EXCERPTED DATA -
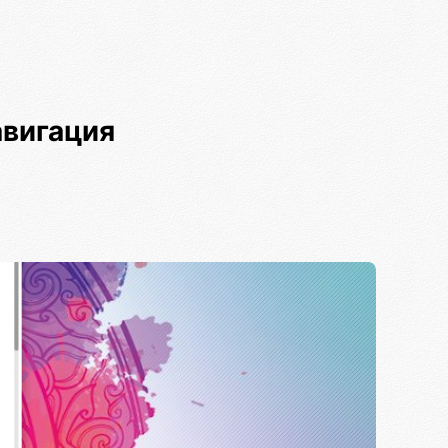
авигация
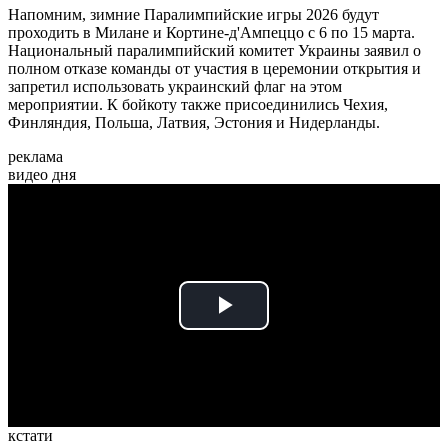
Напомним, зимние Паралимпийские игры 2026 будут
проходить в Милане и Кортине-д'Ампеццо с 6 по 15 марта.
Национальный паралимпийский комитет Украины заявил о
полном отказе команды от участия в церемонии открытия и
запретил использовать украинский флаг на этом
мероприятии. К бойкоту также присоединились Чехия,
Финляндия, Польша, Латвия, Эстония и Нидерланды.
реклама
видео дня
Play
Video
кстати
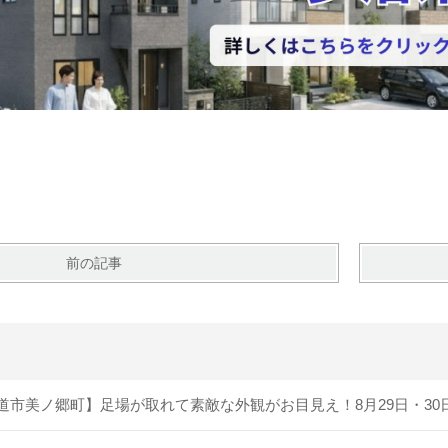
前の記事
道市美ノ郷町】足場が取れて素敵な外観がお目見え！8月29日・3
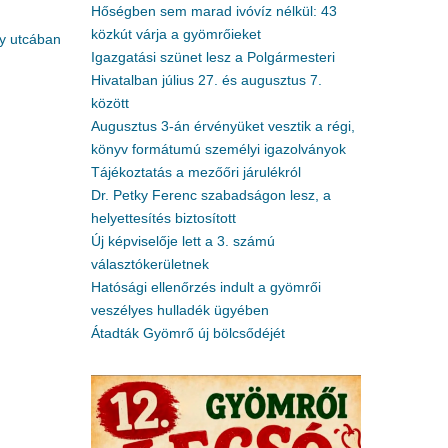
Hőségben sem marad ivóvíz nélkül: 43
közkút várja a gyömrőieket
ly utcában
Igazgatási szünet lesz a Polgármesteri
Hivatalban július 27. és augusztus 7.
között
Augusztus 3-án érvényüket vesztik a régi,
könyv formátumú személyi igazolványok
Tájékoztatás a mezőőri járulékról
Dr. Petky Ferenc szabadságon lesz, a
helyettesítés biztosított
Új képviselője lett a 3. számú
választókerületnek
Hatósági ellenőrzés indult a gyömrői
veszélyes hulladék ügyében
Átadták Gyömrő új bölcsődéjét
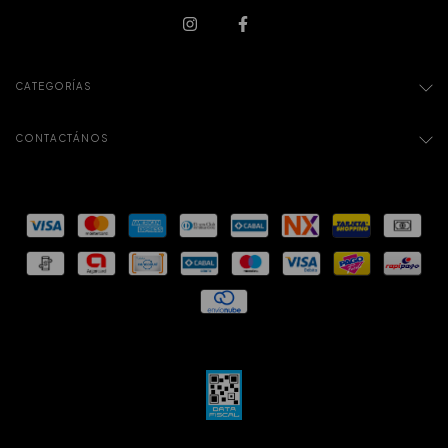
CATEGORÍAS
CONTACTÁNOS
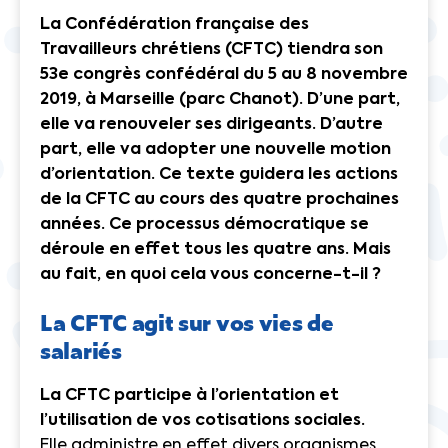
La Confédération française des
Travailleurs chrétiens (CFTC) tiendra son
53e congrès confédéral du 5 au 8 novembre
2019, à Marseille (parc Chanot). D’une part,
elle va renouveler ses dirigeants. D’autre
part, elle va adopter une nouvelle motion
d’orientation. Ce texte guidera les actions
de la CFTC au cours des quatre prochaines
années. Ce processus démocratique se
déroule en effet tous les quatre ans. Mais
au fait, en quoi cela vous concerne-t-il ?
La CFTC agit sur vos vies de
salariés
La CFTC participe à l’orientation et
l’utilisation de vos cotisations sociales.
Elle administre en effet divers organismes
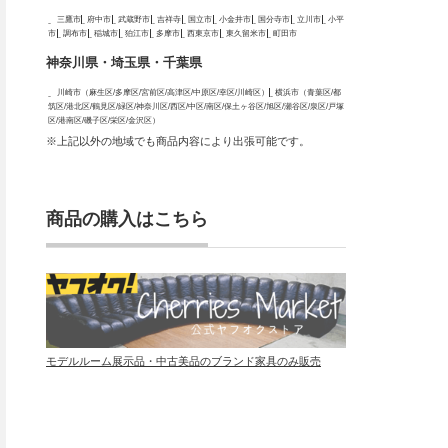
三鷹市
府中市
武蔵野市
吉祥寺
国立市
小金井市
国分寺市
立川市
小平
市
調布市
稲城市
狛江市
多摩市
西東京市
東久留米市
町田市
神奈川県・埼玉県・千葉県
川崎市（麻生区/多摩区/宮前区/高津区/中原区/幸区/川崎区）
横浜市（青葉区/都
筑区/港北区/鶴見区/緑区/神奈川区/西区/中区/南区/保土ヶ谷区/旭区/瀬谷区/泉区/戸塚
区/港南区/磯子区/栄区/金沢区）
※上記以外の地域でも商品内容により出張可能です。
商品の購入はこちら
モデルルーム展示品・中古美品のブランド家具のみ販売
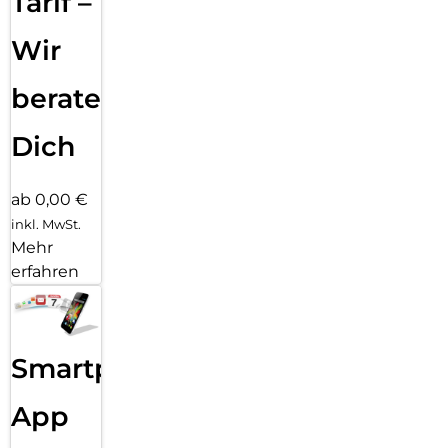
Tarif –
Wir
beraten
Dich
ab 0,00 €
inkl. MwSt.
Mehr
erfahren
Smartphone
App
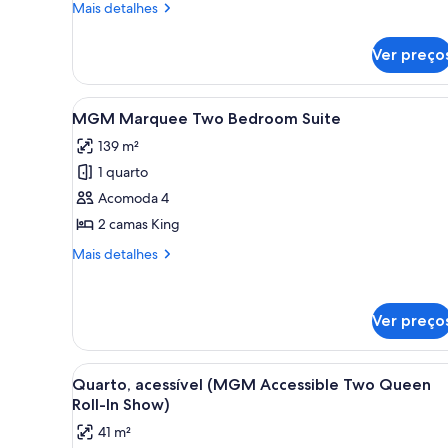
Mais
Mais detalhes
Executive
detalhes
King
de
Ver preço
Restore
Suite
MGM
Executive
Carrega
Quarto moderno com mesa de bil
4
King
MGM Marquee Two Bedroom Suite
todas
Suite
139 m²
as
1 quarto
fotos
de
Acomoda 4
MGM
2 camas King
Marquee
Mais
Mais detalhes
Two
detalhes
Bedroom
de
MGM
Suite
Ver preço
Marquee
Two
Bedroom
Carrega
Roupas de cama premium, cofr
Suite
4
Quarto, acessível (MGM Accessible Two Queen
todas
Roll-In Show)
as
41 m²
fotos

JOB ITEM -
Rewrite all of the material with "CFTC" replaced by "C.F.T.C." wherever it occurs, keeping everything else the same. Leave out the pictures.

TASK OUTPUT -
авигация
Напомним, зимние Паралимпийские игры 2026 будут
проходить в Милане и Кортине-д'Ампеццо с 6 по 15 марта.
Национальный паралимпийский комитет Украины заявил о
полном отказе команды от участия в церемонии открытия и
запретил использовать украинский флаг на этом
мероприятии. К бойкоту также присоединились Чехия,
Финляндия, Польша, Латвия, Эстония и Нидерланды.
реклама
видео дня
Play
Video
кстати
前の記事
道市美ノ郷町】足場が取れて素敵な外観がお目見え！8月29日・3
Hőségben sem marad ivóvíz nélkül: 43
közkút várja a gyömrőieket
ly utcában
Igazgatási szünet lesz a Polgármesteri
Hivatalban július 27. és augusztus 7.
között
Augusztus 3-án érvényüket vesztik a régi,
könyv formátumú személyi igazolványok
Tájékoztatás a mezőőri járulékról
Dr. Petky Ferenc szabadságon lesz, a
helyettesítés biztosított
Új képviselője lett a 3. számú
választókerületnek
Hatósági ellenőrzés indult a gyömrői
veszélyes hulladék ügyében
Átadták Gyömrő új bölcsődéjét
CATEGORÍAS
CONTACTÁNOS
La Confédération française des
Travailleurs chrétiens (C.F.T.C.) tiendra son
53e congrès confédéral du 5 au 8 novembre
2019, à Marseille (parc Chanot). D’une part,
elle va renouveler ses dirigeants. D’autre
part, elle va adopter une nouvelle motion
d’orientation. Ce texte guidera les actions
de la C.F.T.C. au cours des quatre prochaines
années. Ce processus démocratique se
déroule en effet tous les quatre ans. Mais
au fait, en quoi cela vous concerne-t-il ?
La C.F.T.C. agit sur vos vies de
salariés
La C.F.T.C. participe à l’orientation et
l’utilisation de vos cotisations sociales.
Elle administre en effet divers organismes
三鷹市
府中市
武蔵野市
吉祥寺
国立市
小金井市
国分寺市
立川市
小平
市
調布市
稲城市
狛江市
多摩市
西東京市
東久留米市
町田市
神奈川県・埼玉県・千葉県
川崎市（麻生区/多摩区/宮前区/高津区/中原区/幸区/川崎区）
横浜市（青葉区/都
筑区/港北区/鶴見区/緑区/神奈川区/西区/中区/南区/保土ヶ谷区/旭区/瀬谷区/泉区/戸塚
区/港南区/磯子区/栄区/金沢区）
※上記以外の地域でも商品内容により出張可能です。
商品の購入はこちら
モデルルーム展示品・中古美品のブランド家具のみ販売
Tarif –
Wir
beraten
Dich
ab 0,00 €
inkl. MwSt.
Mehr
erfahren
Smartphone
App
Mais
Mais detalhes
Executive
detalhes
King
de
Ver preço
Restore
Suite
MGM
Executive
Carrega
Quarto moderno com mesa de bil
4
King
MGM Marquee Two Bedroom Suite
todas
Suite
139 m²
as
1 quarto
fotos
de
Acomoda 4
MGM
2 camas King
Marquee
Mais
Mais detalhes
Two
detalhes
Bedroom
de
MGM
Suite
Ver preço
Marquee
Two
Bedroom
Carrega
Roupas de cama premium, cofr
Suite
4
Quarto, acessível (MGM Accessible Two Queen
todas
Roll-In Show)
as
41 m²
fotos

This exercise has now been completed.